Quick Installation learning -Hive

Chapter 2 Hive installation

2.1 Hive installation address

  1. Hive official website address
    http://hive.apache.org/
  2. Document viewing address
    https://cwiki.apache.org/confluence/display/Hive/GettingStarted
  3. Download
    http://archive.apache.org/dist/hive/

2.2 Hive installation and deployment

  1. Hive installation and configuration
    (1) the apache-hive-1.2.1-bin.tar.gz upload the linux / opt / software directory
    (2) extracting apache-hive-1.2.1-bin.tar.gz to / opt / module / directory
[atguigu@hadoop102 software]$ tar -zxvf 
apache-hive-1.2.1-bin.tar.gz -C /opt/module/

(3) modify the name apache-hive-1.2.1-bin.tar.gz is hive

[atguigu@hadoop102 module]$ mv apache-hive-1.2.1-bin/ hive

(4) modify the / opt / module / hive / hive-env.sh.template conf directory name is hive-env.sh

[atguigu@hadoop102 conf]$ mv hive-env.sh.template hive-env.sh

(5) Configuration file hive-env.sh
(a) Path Configuration HADOOP_HOME

export HADOOP_HOME=/opt/module/hadoop-2.7.2

(B) Path Configuration HIVE_CONF_DIR

export HIVE_CONF_DIR=/opt/module/hive/conf
  1. Hadoop cluster configuration
    (1) must be started and yarn hdfs
[atguigu@hadoop102 hadoop-2.7.2]$ sbin/start-dfs.sh
[atguigu@hadoop103 hadoop-2.7.2]$ sbin/start-yarn.sh

(2) create / tmp and / user / hive / warehouse two directories and modify them in the same group permissions can be written on HDFS
(not operating, the system automatically creates)

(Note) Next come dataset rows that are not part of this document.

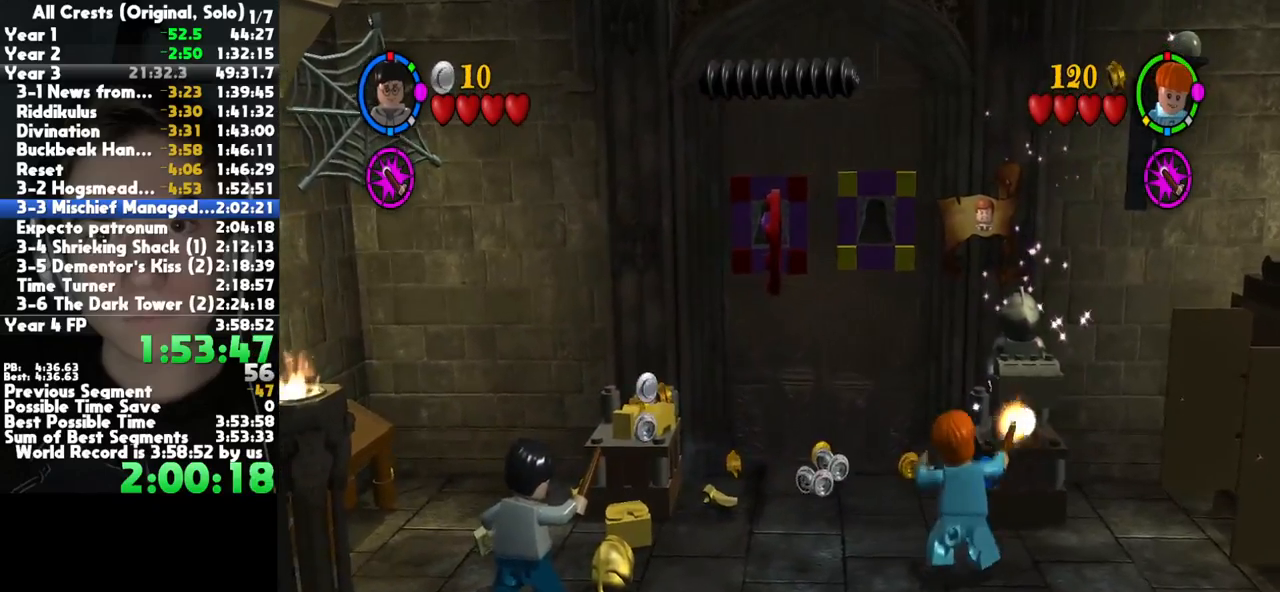
{"buttons": ["B"], "left_stick": "center", "right_stick": "center", "button_events": []}
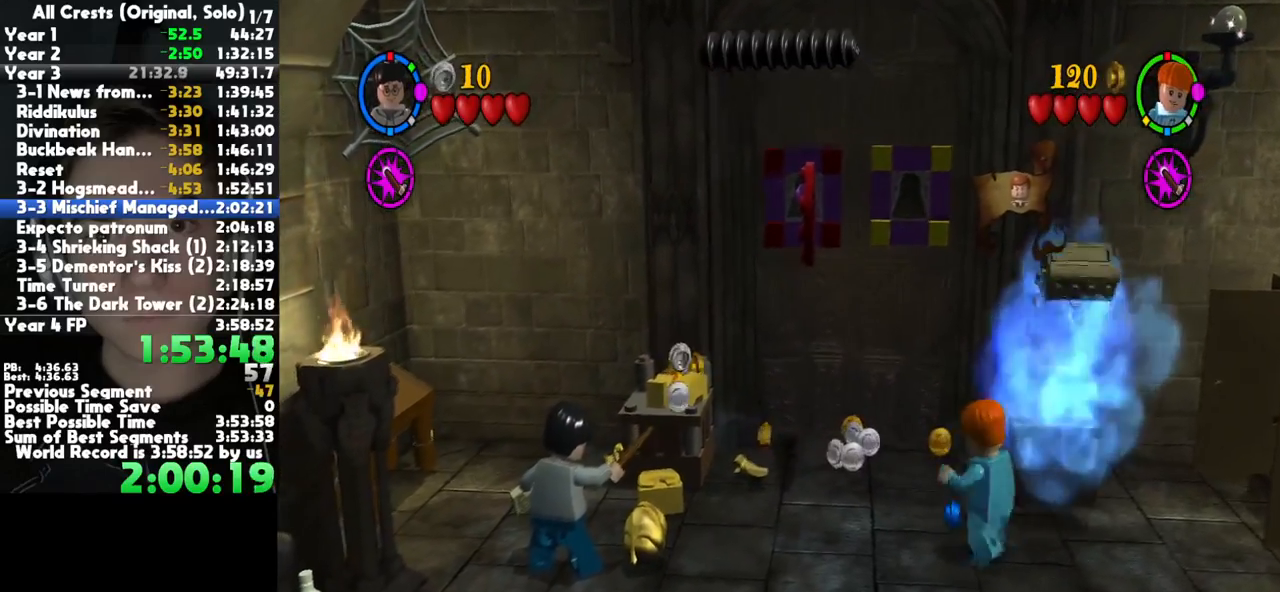
{"buttons": ["B"], "left_stick": "right", "right_stick": "center", "button_events": []}
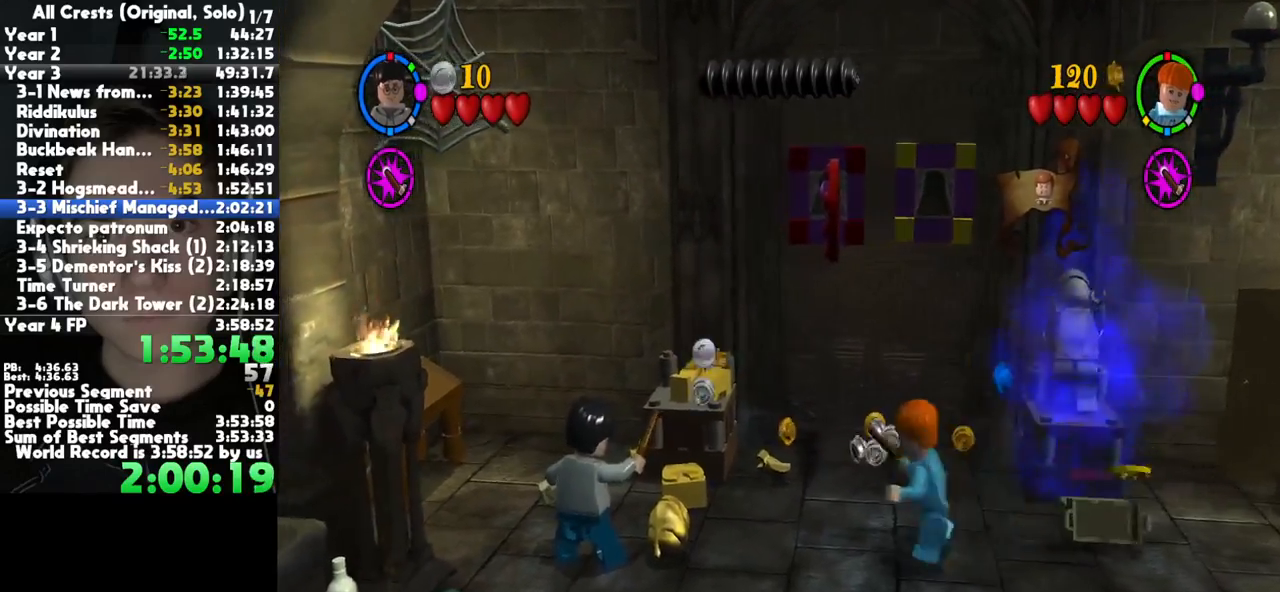
{"buttons": [], "left_stick": "up-right", "right_stick": "center", "button_events": [[317, "B", "up"]]}
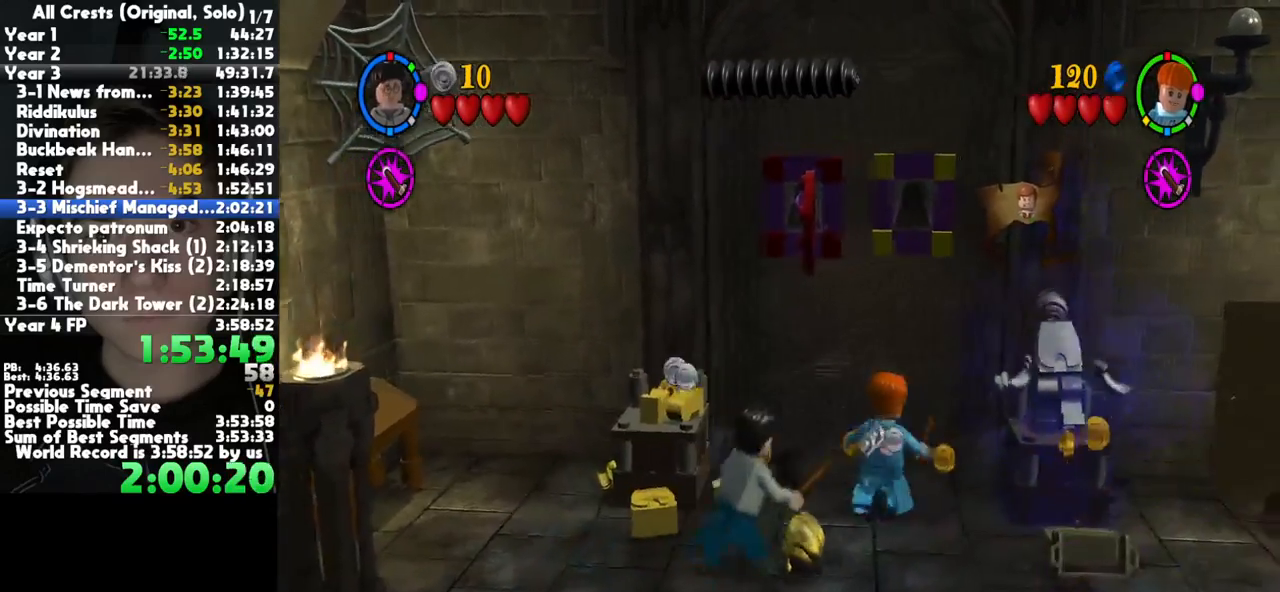
{"buttons": [], "left_stick": "center", "right_stick": "center", "button_events": []}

[atguigu@hadoop102 hadoop-2.7.2]$ bin/hadoop fs -mkdir /tmp
[atguigu@hadoop102 hadoop-2.7.2]$ bin/hadoop fs -mkdir -p
/user/hive/warehouse
[atguigu@hadoop102 hadoop-2.7.2]$ bin/hadoop fs -chmod g+w /tmp
[atguigu@hadoop102 hadoop-2.7.2]$ bin/hadoop fs -chmod g+w 
/user/hive/warehouse
  1. Hive basic operation
    (1) Start hive
[atguigu@hadoop102 hive]$ bin/hive

(2) View database

hive> show databases;

(3) open the default database

hive> use default;

(4) Display default database table

hive> show tables;

(5) create a table

hive> create table student(id int, name string);

(6) There are several tables in the database are

hive> show tables;

Structure (7) View table

hive> desc student;

(8) inserting data into a table

hive> insert into student values(1000,"ss");

(9) the data look-up table

hive> select * from student;

(10) to exit the hive

hive> quit;

2.3 The local file into Hive Case

Needs
to import data in the local directory to the hive /opt/module/data/student.txt the Student (int ID, name
String) table.
1. Data preparation
to prepare the data in / opt / module / data directory
(1) create data in / opt / module / directory

[atguigu@hadoop102 module]$ mkdir data

(2) create student.txt files in / opt / module / datas / directory and add the data

[atguigu@hadoop102 datas]$ touch student.txt
[atguigu@hadoop102 datas]$ vi student.txt
1001 zhangshan
1002 lishi
1003 zhaoliu

Note that in the tab spacing.

  1. Hive actual operation
    (1) Start hive
[atguigu@hadoop102 hive]$ bin/hive

(2) Display Database

hive> show databases;

(3) using the default database

hive> use default;

(4) Display default database table

hive> show tables;

student table (5) delete created

hive> drop table student;

(6) to create student table and declares file separator '\ t'

hive> create table student(id int, name string) ROW FORMAT 
DELIMITED FIELDS TERMINATED
BY '\t';

(7) /opt/module/data/student.txt file loaded into student database table.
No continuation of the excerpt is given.